Pitt Researchers Meet COVID with Resiliency

By Rob A. Rutenbar, Senior Vice Chancellor for Research | March 29, 2021

As seen in the Pitt Research March 2021 Newsletter

Just about one year ago, I wrote to the research-related employees at Pitt to say that we were “closely monitoring the coronavirus disease (COVID-19) outbreak. Emergency plans are in place should the need arise.”

As I look back on the roller-coaster of these last 12 months, I’d like to offer some perspective.

First and foremost, throughout these months, Pitt researchers and scholars deserve recognition for maintaining their calm, data-driven approach. Less than a week after I sent that first message on the subject of COVID, we began to reduce on-campus research activities. It takes a village to effectively accomplish a community-wide strategy, and Pitt operated as only a committed community can.

As the days turned into months, many researchers had to re-examine their work, and took the best advantage they could of an almost unthinkable situation. Some turned their attention to the pandemic, to determine if they could bring their skills to this crisis.

Here’s where our legacy of biomedical excellence was recognized. Pitt scientists will forever be linked to the international collaboration of Operation Warp Speed. And to the unfolding understanding of how and why COVID variants arise. Pitt researchers have also been actively conducting multiple clinical trials with a focus on infection and recovery. Just one of those studies has found that giving full-dose blood thinners to moderately ill patients hospitalized for COVID-19 reduced the need for vital organ support, such as ventilation. That is a big deal.

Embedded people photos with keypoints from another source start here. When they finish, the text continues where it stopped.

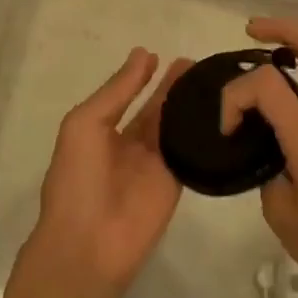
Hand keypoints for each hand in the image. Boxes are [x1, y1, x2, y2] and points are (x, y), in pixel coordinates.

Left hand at [30, 48, 192, 295]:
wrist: (88, 243)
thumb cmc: (77, 177)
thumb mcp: (86, 123)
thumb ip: (117, 91)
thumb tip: (143, 54)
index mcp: (100, 129)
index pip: (126, 95)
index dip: (142, 76)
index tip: (161, 54)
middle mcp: (128, 144)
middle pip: (156, 108)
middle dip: (172, 86)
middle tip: (197, 63)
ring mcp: (153, 164)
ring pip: (175, 126)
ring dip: (189, 105)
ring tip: (212, 80)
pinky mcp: (175, 182)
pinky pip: (190, 151)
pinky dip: (202, 133)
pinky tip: (220, 111)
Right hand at [220, 17, 297, 297]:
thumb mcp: (279, 210)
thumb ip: (264, 170)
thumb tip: (264, 155)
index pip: (267, 84)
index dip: (235, 97)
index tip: (227, 130)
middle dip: (284, 28)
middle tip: (251, 30)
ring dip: (291, 46)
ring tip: (256, 50)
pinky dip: (292, 76)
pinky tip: (268, 97)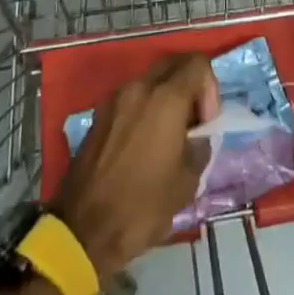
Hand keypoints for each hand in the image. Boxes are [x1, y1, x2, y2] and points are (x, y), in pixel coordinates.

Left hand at [52, 55, 218, 279]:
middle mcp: (139, 88)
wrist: (82, 231)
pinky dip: (145, 108)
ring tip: (169, 136)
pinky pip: (131, 98)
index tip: (206, 122)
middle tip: (192, 122)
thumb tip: (197, 136)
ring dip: (166, 97)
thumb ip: (200, 145)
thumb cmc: (142, 206)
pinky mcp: (99, 115)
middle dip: (190, 85)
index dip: (210, 88)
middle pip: (173, 64)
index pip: (197, 63)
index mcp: (165, 98)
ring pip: (150, 80)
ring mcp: (114, 99)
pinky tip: (144, 144)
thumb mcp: (187, 181)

Given that most labs were closed, and social distancing became a mandate, other researchers and scholars had to redesign their work, often from an entirely remote location.

Just two of the many examples:

  • Dietrich School associate professor and historian Keisha N. Blain co-edited a book with Ibram X. Kendi, Four Hundred Souls: A Community History of African America, 1619-2019, which tells the story of Black people in America from the perspectives of 90 writers who reflect the community's diversity and lived experience.
  • Visiting assistant professor of mathematics Thomas Gilton, working with a UCLA colleague, definitively solved a nearly 40 years old open problem in infinite Ramsey theory, a branch of mathematics that studies when large, chaotic mathematical objects have significant "ordered" substructures. Fittingly enough, their breakthrough paper was accepted for publication on December 21, 2020.

We’ve been monitoring COVID’s impact on Pitt’s research and scholarly community. Over the past year:

  • Despite dramatic changes in how we worked, research expenditures (funds from outside sources) were down only slightly in 2020.
  • But, the number of grant proposals submitted increased significantly.
  • And during the 2020 calendar year, our researchers still managed to submit 372 invention disclosures, receive 114 US Issued Patents, execute 134 Licensing Deals and form 20 new startup companies based on Pitt ideas.

This is a testament to resiliency in our research enterprise, and makes clear that our researchers framed their adjustments to COVID by thinking in long-term goals despite short-term challenges.

We are all re-imagining our “what’s next” now. Pitt is no different. But, in taking the time to analyze the year we’ve just completed, I’m proud of Pitt’s researchers, scholars and the people who support them for their steady, intuitive and ever-achieving approach to their work and their missions.